Aftercare basics: Keep the area clean and dry for the first 24 hours, then warm compresses 3 to 4 times a day. Change the dressing daily or as instructed. Watch for spreading redness, fever, or increasing pain.

Follow-up: Most patients are rechecked in 2 to 3 days to remove packing if placed, and to confirm the infection is resolving. Wound healing usually takes 1 to 2 weeks for small abscesses, longer for larger ones.

Treatment Beyond the Procedure

An I&D is the foundation of treatment, but it is often not the whole picture:

  • Antibiotics. Smaller, uncomplicated abscesses in healthy patients often don't need antibiotics after drainage. Larger abscesses, surrounding cellulitis, immunocompromised patients, or MRSA-positive cultures get oral antibiotics, most commonly trimethoprim-sulfamethoxazole, clindamycin, or doxycycline.
  • MRSA culture. We routinely culture abscesses, especially in patients with recurrent infections. Results take 2 to 3 days and help us tailor antibiotics.
  • Pain control. Most post-procedure pain is well-controlled with ibuprofen and acetaminophen.
  • Decolonization protocol. For patients with two or more abscesses in a year, we recommend a nasal mupirocin and chlorhexidine body wash decolonization protocol to reduce recurrence.
  • Screening for underlying causes. Recurrent boils warrant a workup for diabetes, immune dysfunction, and skin colonization. The American Academy of Family Physicians' guidance on managing skin abscesses summarizes the evidence we follow.

For abscesses we determine are too deep, too complex, or in a sensitive location (face, hand, perirectal), we refer directly to surgery or the ER and help coordinate that care through our specialist referrals team.

Why Choose Good Health NC for I&D

Most patients have two real options for a painful abscess: a long ER wait, or a smaller urgent care that may or may not do the procedure that day. At Good Health NC, we handle straightforward I&Ds in-office, on a walk-in basis, with primary care follow-up built in.
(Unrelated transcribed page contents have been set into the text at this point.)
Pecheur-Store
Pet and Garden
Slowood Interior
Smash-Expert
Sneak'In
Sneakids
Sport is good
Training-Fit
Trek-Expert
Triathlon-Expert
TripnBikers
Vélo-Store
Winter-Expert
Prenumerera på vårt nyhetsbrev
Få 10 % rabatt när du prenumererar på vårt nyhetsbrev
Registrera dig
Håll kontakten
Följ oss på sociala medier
That matters because:

  • You don't pay an ER facility fee for a 20-minute procedure
  • You see the same clinical team for follow-up that did the original drainage
  • If the abscess turns out to be recurrent, we already have you in the system to investigate the underlying cause
  • We culture appropriately and adjust antibiotics, rather than treating empirically and hoping for the best

Walk-ins are welcome at our Knightdale location, and same-day appointment availability is the norm.

FAQ

Incision & Drainage of Abscesses — Frequently Asked Questions

Cost depends on your insurance plan and whether you are paying cash. In North Carolina, cash prices for an outpatient I&D typically range from about $330 to $600. Most major commercial insurance plans, Medicare, and Medicare Advantage are expected to be accepted at opening, in which case you pay your normal urgent care copay plus any procedure-related cost share. Urgent care I&D is almost always dramatically less expensive than the same procedure performed in an emergency room.